(Data entries)
☆ ☆ ☆ ☆ ☆ ☆ ☆

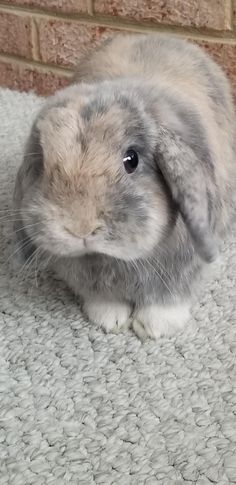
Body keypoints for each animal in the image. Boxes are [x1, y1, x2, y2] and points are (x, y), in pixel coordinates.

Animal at [13, 34, 236, 338]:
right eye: (43, 165)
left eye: (132, 159)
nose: (80, 228)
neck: (112, 260)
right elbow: (103, 299)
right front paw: (109, 319)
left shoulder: (182, 271)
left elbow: (168, 299)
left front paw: (153, 327)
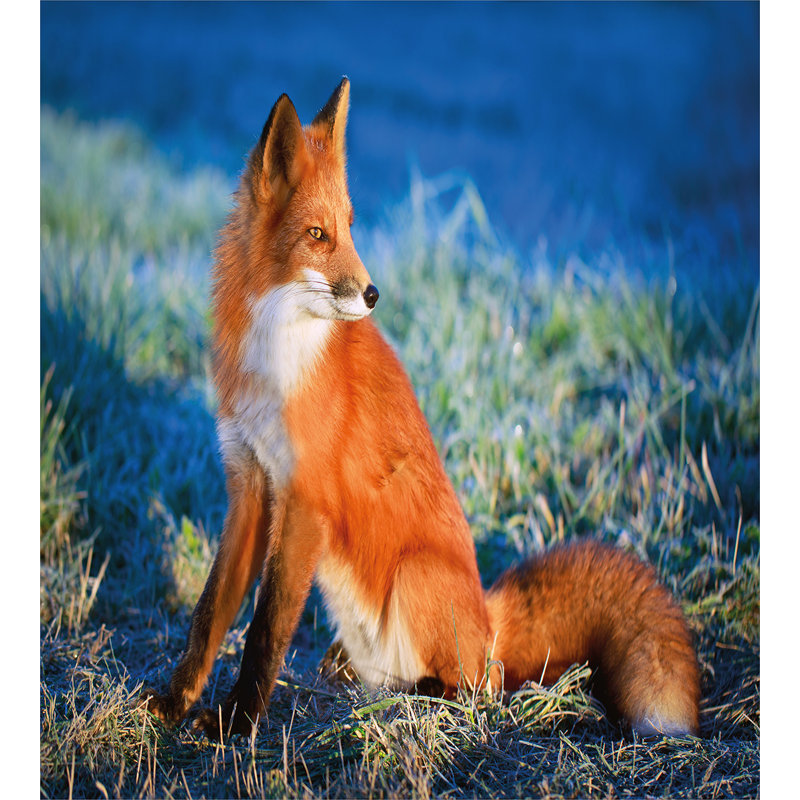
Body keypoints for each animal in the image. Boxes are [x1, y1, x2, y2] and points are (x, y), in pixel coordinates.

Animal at [142, 78, 700, 740]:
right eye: (317, 235)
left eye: (350, 226)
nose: (373, 294)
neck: (276, 355)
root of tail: (490, 622)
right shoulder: (250, 486)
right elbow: (209, 616)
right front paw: (176, 702)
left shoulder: (305, 501)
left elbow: (266, 630)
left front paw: (237, 723)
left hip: (414, 576)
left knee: (479, 691)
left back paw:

☆ ☆ ☆ ☆ ☆ ☆ ☆

[Task description]
Leave the pictures out and output the rest of the data word for word.

[Solution for this problem]
Body keypoints for each animal in the image. Boxes are [x1, y1, x2, y2] and points are (x, y), in pixel coordinates.

Animal at [13, 34, 236, 338]:
right eye: (43, 165)
left eye: (132, 159)
nose: (80, 228)
neck: (112, 260)
right elbow: (103, 299)
right front paw: (109, 319)
left shoulder: (182, 271)
left elbow: (168, 299)
left front paw: (153, 327)
Body keypoints for each animal in the image. Boxes are [x1, y1, x2, y2] and points are (x, y), in pixel coordinates.

Animal at [142, 78, 700, 740]:
right eye: (317, 235)
left eye: (350, 226)
nose: (373, 294)
neck: (276, 355)
root of tail: (490, 622)
right shoulder: (250, 486)
right elbow: (209, 616)
right front paw: (176, 702)
left shoulder: (305, 501)
left elbow: (266, 630)
left front paw: (237, 723)
left hip: (414, 576)
left knee: (479, 691)
left back paw:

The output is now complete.